▸ Exercise A
List everything that the nursing workforce passage below says the practice of putting unqualified staff into registered nurse posts appears to disregard.
▸ Exercise B
In the nursing workforce passage below, which report into the events at Mid Staffordshire is named?
▸ Exercise C
Write out the nursing workforce passage below from "The RCN is committed" to "of the workforce.".

The Royal College of Nursing is calling for an to end the growing practice of employing those without registered nurse qualifications into registered nursing posts, warning that this risks compromising patient safety.
There is substantial evidence that registered nurses improve patient safety, including outcomes and mortality. This practice appears to disregard that academic evidence, and the years of education and the specialist skill set of nurses who are registered with the Nursing and Midwifery Council (NMC).
The RCN is committed to multidisciplinary working in health and social care and recognises the knowledge, skill and expertise of the many professions involved. Many inquiries and reviews, however, including the Francis report into the catastrophic events at Mid Staffordshire, have highlighted the risk of not having the right nursing care available for patients and stressed the importance of nursing leadership. The common theme has been that patient safety and need must drive the shape of the workforce.
The RCN has found instances where employers have formally opened registered nurse vacancies to people without registered nursing qualifications, or from different professional backgrounds, including physiotherapy and occupational therapy.

▸ Study material
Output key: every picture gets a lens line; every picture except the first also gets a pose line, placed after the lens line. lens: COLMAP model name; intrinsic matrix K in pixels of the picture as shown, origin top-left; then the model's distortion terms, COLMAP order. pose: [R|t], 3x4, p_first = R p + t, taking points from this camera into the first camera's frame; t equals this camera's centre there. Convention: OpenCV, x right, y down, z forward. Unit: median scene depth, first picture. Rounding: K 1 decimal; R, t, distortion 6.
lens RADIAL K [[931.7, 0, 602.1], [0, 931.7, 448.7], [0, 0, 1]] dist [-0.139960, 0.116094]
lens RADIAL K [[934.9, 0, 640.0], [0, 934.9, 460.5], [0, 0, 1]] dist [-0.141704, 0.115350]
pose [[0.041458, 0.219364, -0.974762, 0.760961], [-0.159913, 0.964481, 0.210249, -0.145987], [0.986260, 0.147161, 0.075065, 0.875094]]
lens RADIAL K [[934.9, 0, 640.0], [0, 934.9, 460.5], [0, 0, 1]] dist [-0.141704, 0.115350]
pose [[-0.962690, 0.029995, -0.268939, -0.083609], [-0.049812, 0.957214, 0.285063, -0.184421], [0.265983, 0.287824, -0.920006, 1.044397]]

▸ Task answer A
- That academic evidence
- The years of education of nurses registered with the Nursing and Midwifery Council (NMC)
- The specialist skill set of those nurses

▸ Task answer B
The Francis report.

▸ Task answer C
The RCN is committed to multidisciplinary working in health and social care and recognises the knowledge, skill and expertise of the many professions involved. Many inquiries and reviews, however, including the Francis report into the catastrophic events at Mid Staffordshire, have highlighted the risk of not having the right nursing care available for patients and stressed the importance of nursing leadership. The common theme has been that patient safety and need must drive the shape of the workforce.